The deadline to deposit old Rs 500 and Rs 1,000 notes in banks ends on Friday. From next week onward, those still holding the scrapped currency can deposit it only with the Reserve Bank of India till March 31, 2017.
After March 31, holding demonetised notes would be illegal and could invite hefty fines and even jail, according to an ordinance passed by the Union Cabinet on Wednesday.
Prime Minister Narendra Modi is expected to address the nation on Saturday after his self-imposed deadline of 50-days for the situation to return to normal ends.
While some people are hoping for an extension in the deadline, the government maintained it had no plans to do so.
Modi had on November 8 announced that Rs 500 and Rs 1,000 rupee notes would no longer be legal tender.
On Thursday, in his first interview since demonetisation, Modi told the India Today weekly that the country was at a "watershed moment" and the move to scrap 86 per cent of the currency in circulation was to cleanse the nation of "all forms of filth".
He said the money that was with terrorists, Maoists, and human traffickers "has been neutralised" and that black money has all been forced out into the open.
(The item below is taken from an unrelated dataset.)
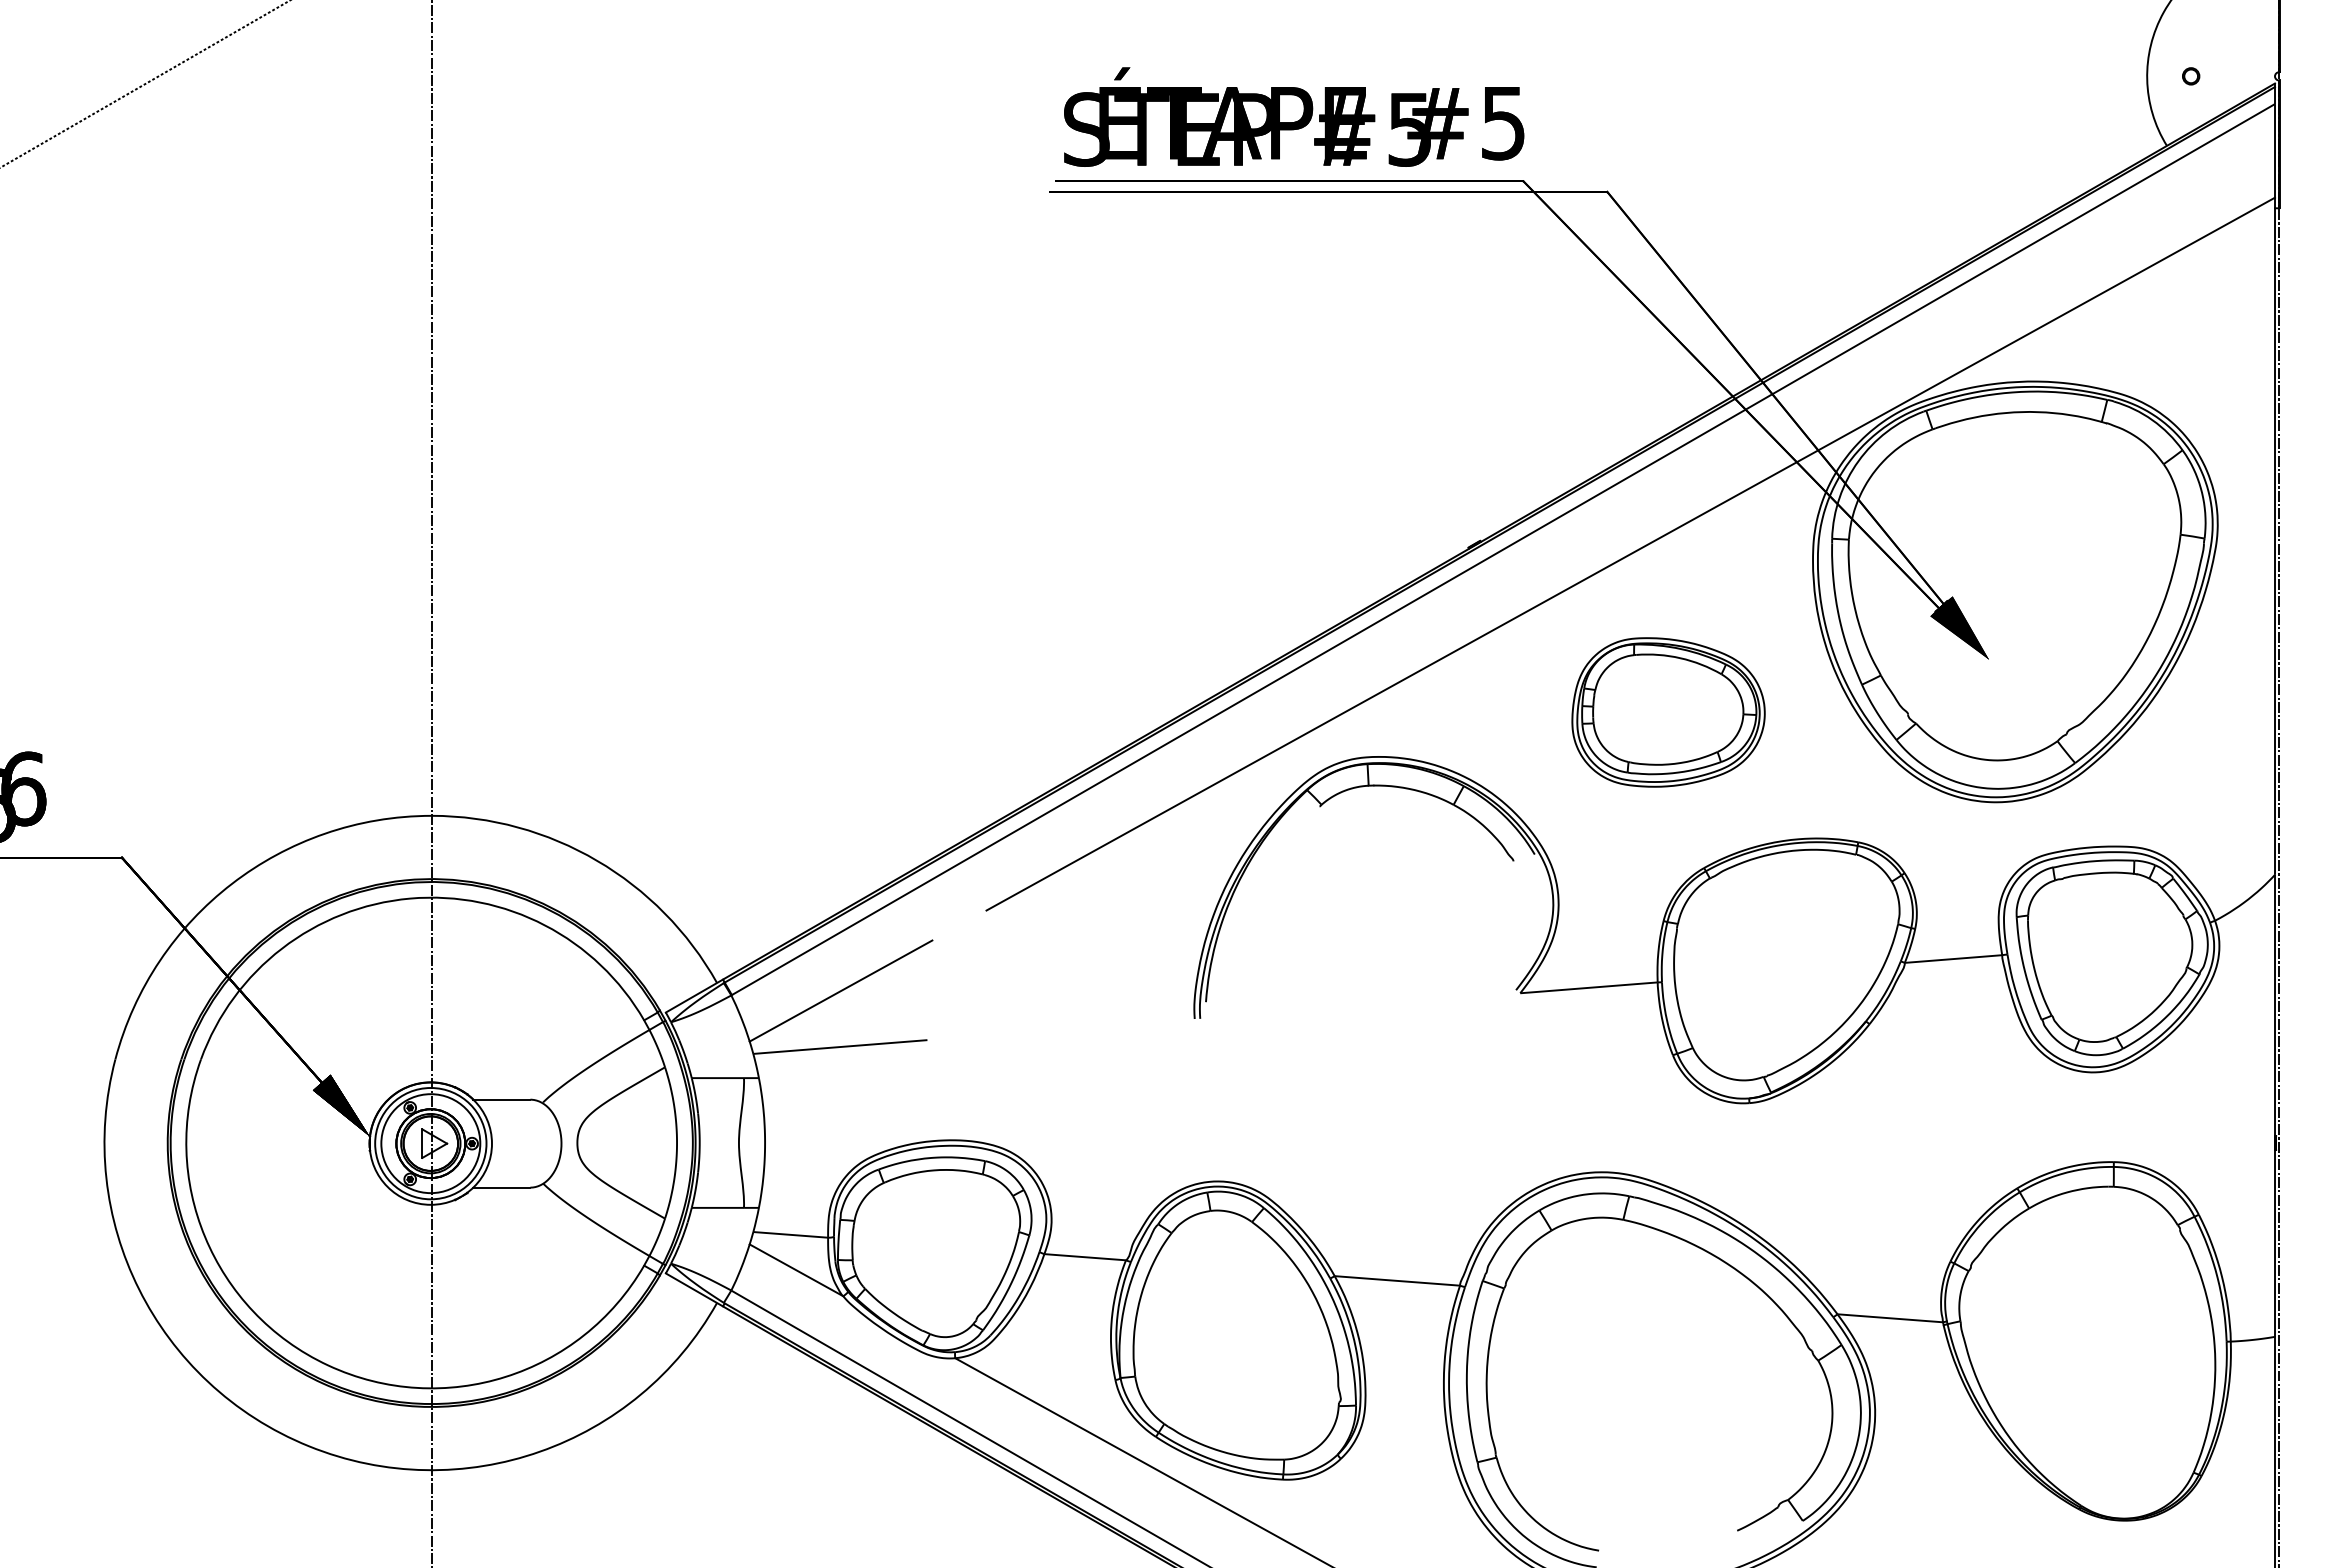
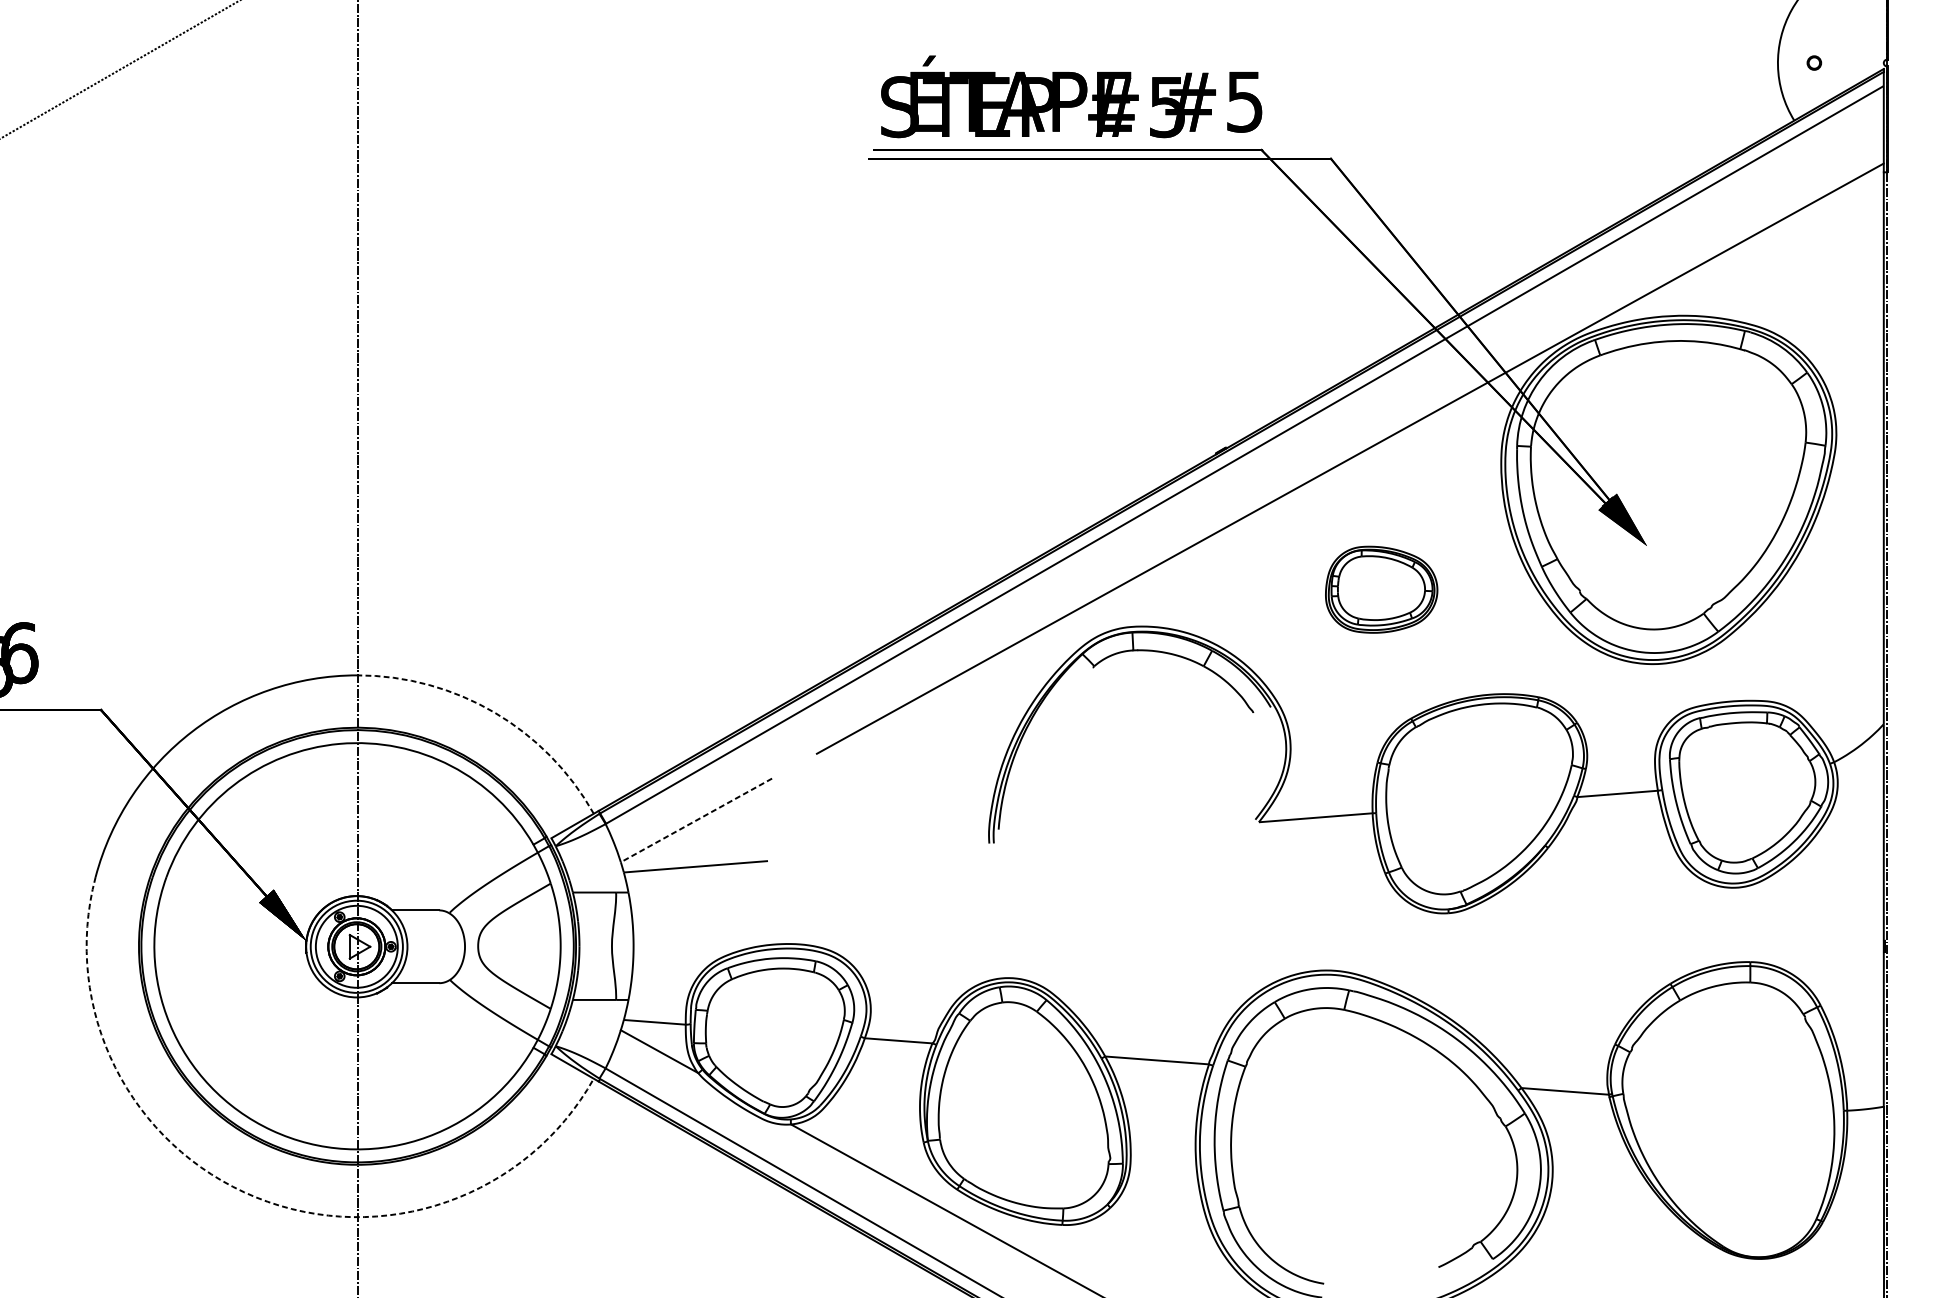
part: (1668, 712) -> (1381, 589), size x0.7
arc: (597, 860) -> (494, 712), solid -> dashed
line: (840, 991) -> (696, 820), solid -> dashed
arc: (308, 1446) -> (255, 1197), solid -> dashed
"The revenue collected will be used for the welfare of the poor, downtrodden and the marginalised," the Prime Minister added.
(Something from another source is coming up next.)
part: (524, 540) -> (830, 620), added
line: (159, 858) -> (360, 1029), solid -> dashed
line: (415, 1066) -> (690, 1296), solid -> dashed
No relief on the last day of depositis, ATMs still shut at some places
On the last day of Prime Minister Narendra Modi's 50-day grace period to set right the demonetisation woes, the same set of problems continues to trouble people across the country over access to cash on Friday.
Many ATM kiosks remained shut, while those that did open their shutters had long queues outside, albeit shorter than what one witnessed during the early days of the demonetisation drive.
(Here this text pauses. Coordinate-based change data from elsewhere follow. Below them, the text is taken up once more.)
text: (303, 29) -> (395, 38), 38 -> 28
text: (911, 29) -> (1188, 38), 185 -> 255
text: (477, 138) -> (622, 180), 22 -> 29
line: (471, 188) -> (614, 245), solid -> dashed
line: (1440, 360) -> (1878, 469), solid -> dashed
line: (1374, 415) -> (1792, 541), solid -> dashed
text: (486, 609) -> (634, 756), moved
People complained that several banks were also handing out no more than Rs 4,000 per person, unmindful of the weekly limit of Rs 24,000 that has been officially permitted.
The banks simply said they had no cash.
"My experience at ATMs has been frustrating -- minimum one-two-hour wait. I went to my bank today and despite arguing with the manager, I was only allowed to withdraw Rs 4,000," said Sudhir Mehta, an executive in Mumbai.
At Lajpat Nagar in New Delhi, Sanjiv Sethi, who runs an electronics goods showroom, was pleading with his bank that he needed all of Rs 24,000 to pay his part-time staff. "I should have sent someone daily to withdraw Rs 4,000 at least," he was heard mumbling.
In a televised address to the nation on November 8, Prime Minister Narendra Modi announced that all Rs 500 and Rs 1,000 notes were being demonetised, along with norms to deal with such old notes. The intention was to curb black money in the system and move towards a less-cash economy.
Overnight, Rs 15.44 lakh crore or 86 per cent of the currency in circulation then was declared illegal.
A week later, when the magnitude of the problem at hand became evident, Modi made an emotional speech in Goa, promising to set right the problems soon. "I've just asked for 50 days. Give me time till December 30," he said.
"I understand the pain. But this is only for 50 days."
December 30 being the last date for people to exchange or deposit their old currency notes with banks under Modi's note-ban norms, hordes of people were seen making a last-ditch attempt towards this end. Some banks set up additional counters to deal with old currency.
All eyes and ears now await Prime Minister Modi's speech on the eve of New Year, durig which he is likely to spell out what next on demonetisation.
"Hope, he relaxes some of the norms," said Kartik Chandrasekhar, a manager with a private sector company in Chennai. "Being denied what is mine -- I mean the deposit I have in my bank -- is highly improper."